It’s time: time to finally review what is possibly our all-time favorite board game: Seven Wonders. This is the game that first got us into board games, and the one we turn to on so many of our game nights. In the game, each player works to build up one of the 7 Wonders of the World by playing resource, military, science, commerce or civilian cards. One of the reasons we love 7 Wonders is that the game has a lot of re-playability built in to it. There is no obvious strategy that will work for every single game – a lot of it comes down to which wonders you are next to and how those players are choosing to play. It usually isn’t worth getting into an arms race with Rhodes, for instance, because they get two extra military icons as part of their wonder. I often opt to collect the green science cards, and sometimes it works really well – especially when I have the science-oriented Babylon. But other times, I lose dismally, because while I have a lot of science points, I neglected to build up my military or commerce well enough. You could choose to collect a lot of resource cards to start, so you can easily build the more powerful cards in later ages, or you could focus on collecting cards with points right away. This works especially well with science or civilian cards, which often build off each other and let you build later cards for free. But if neither you nor your neighbors are building resource cards, you’re all going to be stuck later in the game. You constantly need to balance what you are playing against what your opponents are building up. We really like that the game allows for 6 or 7 players. So many games cut off at 5, which means someone has to team up or sit out when you have a game night of 3 couples. We also like that it is difficult to tell who is winning the game until the very end. In some games (Settler of Catan, I’m looking at you), it is often apparent pretty early on if you are totally out of the running, which makes the remainder of the game a lot less fun.

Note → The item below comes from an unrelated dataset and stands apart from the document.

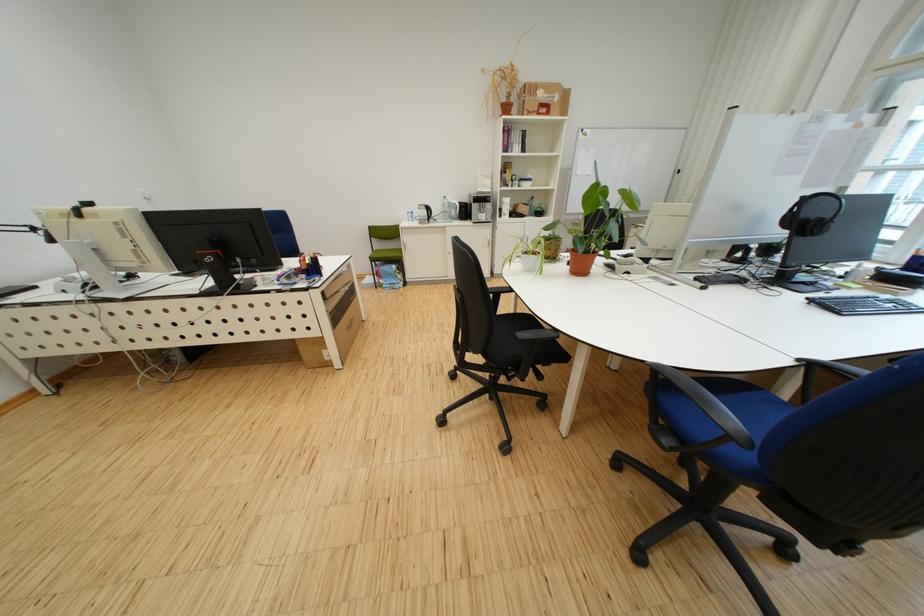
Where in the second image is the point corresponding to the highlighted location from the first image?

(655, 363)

7 Wonders is a card-drafting game played in three ages. In each age, players choose cards to help them build up one of the seven Wonders of the World. Some cards build up the player’s military, some give them reusable resources, and others provide victory or science points. Players interact primarily with their immediate neighbors, buying resources from them to help build cards and fighting them in military battles.
Number of Players:
2-7. There is a two-person variant, in which each player takes turn playing for the “dummy player,” but we aren’t big fans. It is better with 3+ players, and ideal with 4+.
Play Time for New Players:
1 hour – 1 1/2 hours, if you include the time it takes to explain the rules. There are a lot of symbols to learn, but once you’ve got a hang of how the cards work and what the icons mean, the game goes much more quickly.
Play Time for Experienced Players:
45 minutes. It is much easier to decide which card to keep when you understand all the symbols and have a better feel for how the cards interact with each other.
Overall Rating for 7 Wonders: 10/10.